I find Katherine Paterson’s argument interesting and brilliantly put together. Fiction, most definitely, is not defined as true. It is, really, the opposite as she states in her essay. Katherine tells us that fiction is Truth’s “older sister.” To further that point, fiction should go along with truth.
In her book, Bridge to Terabithia, she does an excellent job of bringing the two together. The children, and the story, are very real even though Leslie and Jess take adventures to another, make-believe world every day. Everything Jess feels, thinks, and the way he is treated are real life circumstances, are true. Terabithia is a realm that the children pulled from their imaginations, that couldn’t become real, and is, therefore, fiction. Going back to the Bible, the story came first, as Katherine puts it, and it helped mold the truth. I think back to when I know the Bible didn’t have verses and it was just a long story that people read, but in the story was the Truth.
The fact that her novels are real and fiction and she does a great job blending them together makes her novels good reads. Nevertheless, other books that are wholly fiction would not be considered any less than Katherine’s books because they do not blend real with fiction. Pure fiction allows us to read into a human being even though they are not real people. Although, an author can make up a character and have the character think and act like him, still, the characters are imaginary. Imaginary characters, however, are sometimes more real to us than actual, real people.
Katherine puts it nicely when talking about a fictional character named Natasha; “She is more real to us than the people we live with every day because we have been allowed to eavesdrop on her soul.” This being true, pure fiction can be a good read, too. C.S. Lewis’s The Chronicles of Narnia is often analyzed as a different perspective of the Bible. Some view his work as a distortion of the Bible, but we know that the idea of Narnia formed when Lewis conjured up a centaur with an umbrella in his hand.
I don’t believe C.S. Lewis’s goal in writing those books was to paint a different picture of the Bible. When an author writes a story, naturally their morals and who they are comes out in the story they are writing. C.S.

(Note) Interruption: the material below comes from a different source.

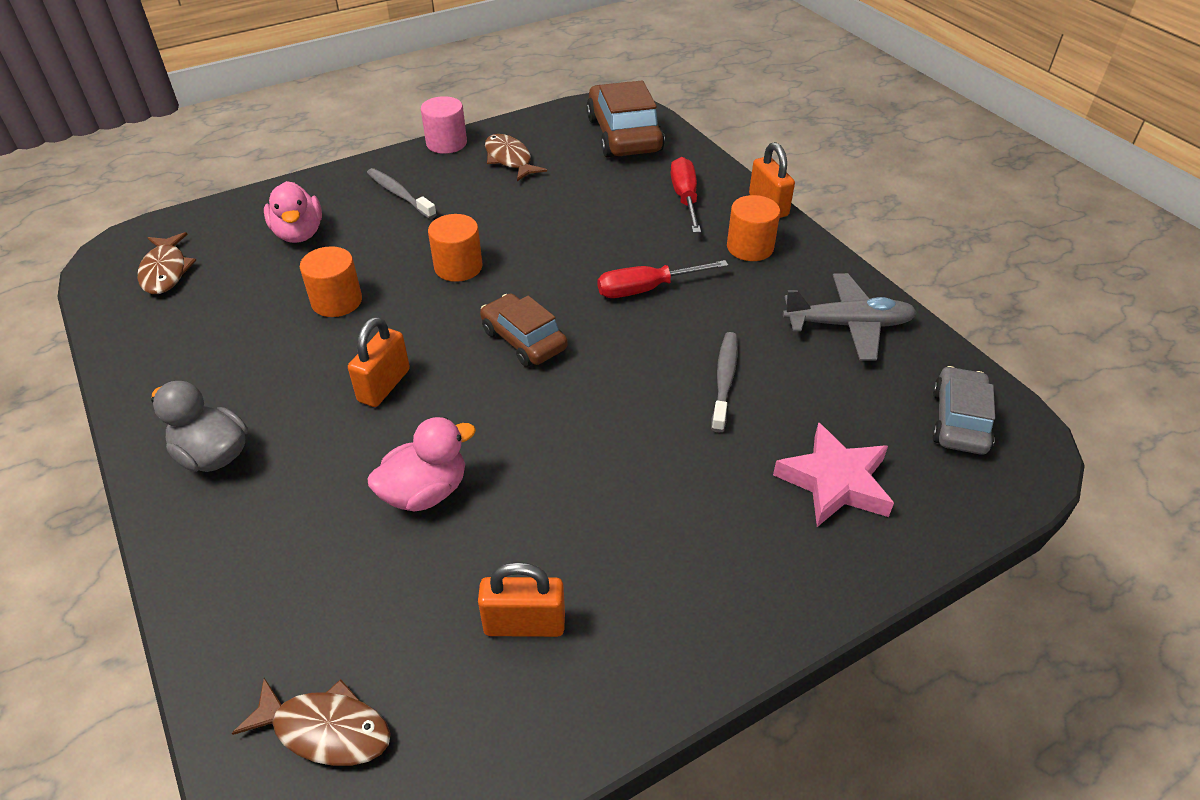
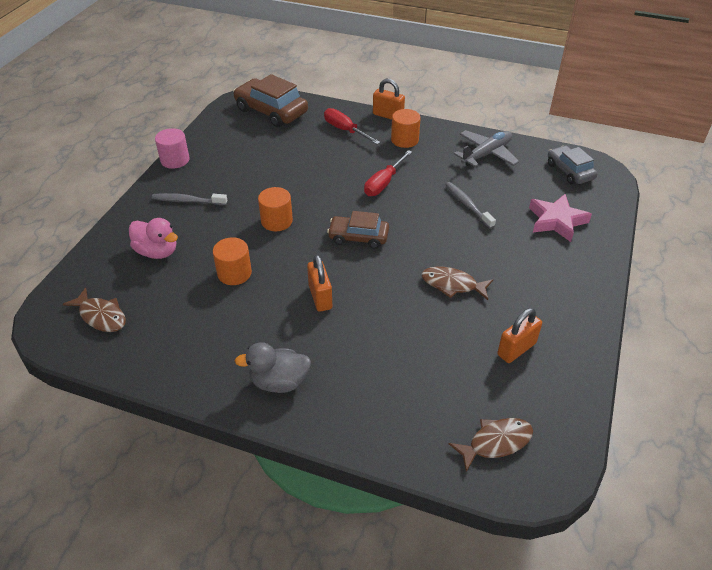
camera: 40 degrees left, 0 degrees up
(425, 492) = (406, 328): pink duck -> none
(509, 159) = (225, 152): brown fish -> brown fish (452, 285)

Lewis isn’t wrong, he is a Christian who was passionate for the Lord and it is evident in his writing. In response to Katherine Paterson’s Bridge to Terabithia, I think I would strongly disagree with someone who forbade their child to read this book simply because of the realness of it. Death is real, children should know that—do know that, but at a certain level of maturity I would discuss it with my child and their thoughts on the book, having read it myself. Children know death, but the only part that would be difficult for them to understand, for instance, would be Jess’s emotions after Leslie’s death. “Why did Jess throw the paint set Leslie got him for Christmas in the creek?” my child might ask. “Well, because Jess was grieving because he loved Leslie so much and it was easier for him to be angry than sad.” I would reply back.